Your objective |
Every entry gets copied exactly. No images go into the copy.

Document layout analysis data:
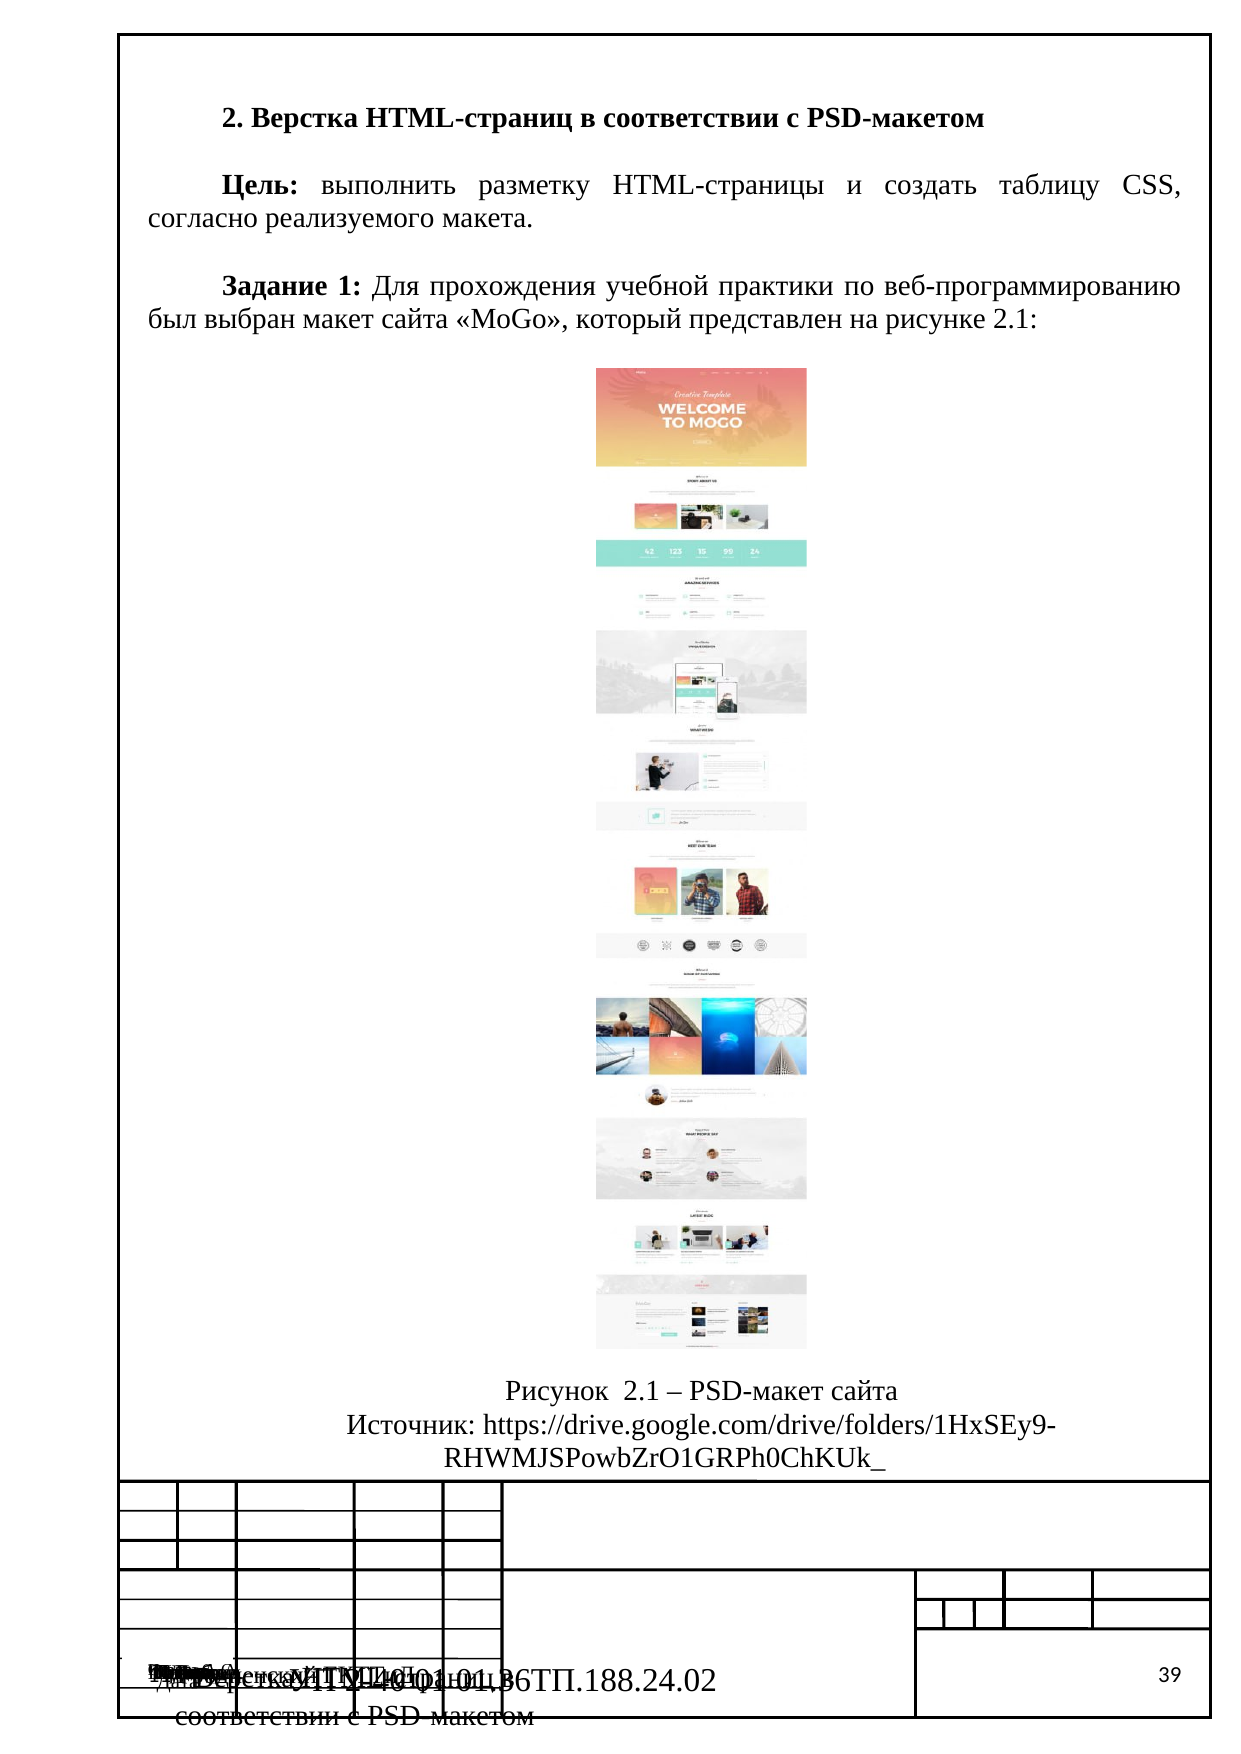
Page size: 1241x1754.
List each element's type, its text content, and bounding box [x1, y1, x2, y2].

text Рисунок 2.1 – PSD-макет сайта [148, 1373, 1181, 1407]
text Источник: https://drive.google.com/drive/folders/1HxSEy9-RHWMJSPowbZrO1GRPh0ChKUk_ [148, 1407, 1181, 1474]
text Задание 1: Для прохождения учебной практики по веб-программированию был выбран макет сайта «MoGo», который представлен на рисунке 2.1: [148, 268, 1181, 335]
text 2. Верстка HTML-страниц в соответствии с PSD-макетом [148, 100, 1181, 133]
picture [596, 368, 807, 1349]
text Цель: выполнить разметку HTML-страницы и создать таблицу CSS, согласно реализуемого макета. [148, 167, 1181, 234]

Written solution |
Page size: 1241x1754.
List each element's type, its text content, and bounding box [x1, y1, x2, y2].

text Рисунок 2.1 – PSD-макет сайта [148, 1373, 1181, 1407]
text Источник: https://drive.google.com/drive/folders/1HxSEy9-RHWMJSPowbZrO1GRPh0ChKUk_ [148, 1407, 1181, 1474]
text Задание 1: Для прохождения учебной практики по веб-программированию был выбран макет сайта «MoGo», который представлен на рисунке 2.1: [148, 268, 1181, 335]
text 2. Верстка HTML-страниц в соответствии с PSD-макетом [148, 100, 1181, 133]
picture [596, 368, 807, 1349]
text Цель: выполнить разметку HTML-страницы и создать таблицу CSS, согласно реализуемого макета. [148, 167, 1181, 234]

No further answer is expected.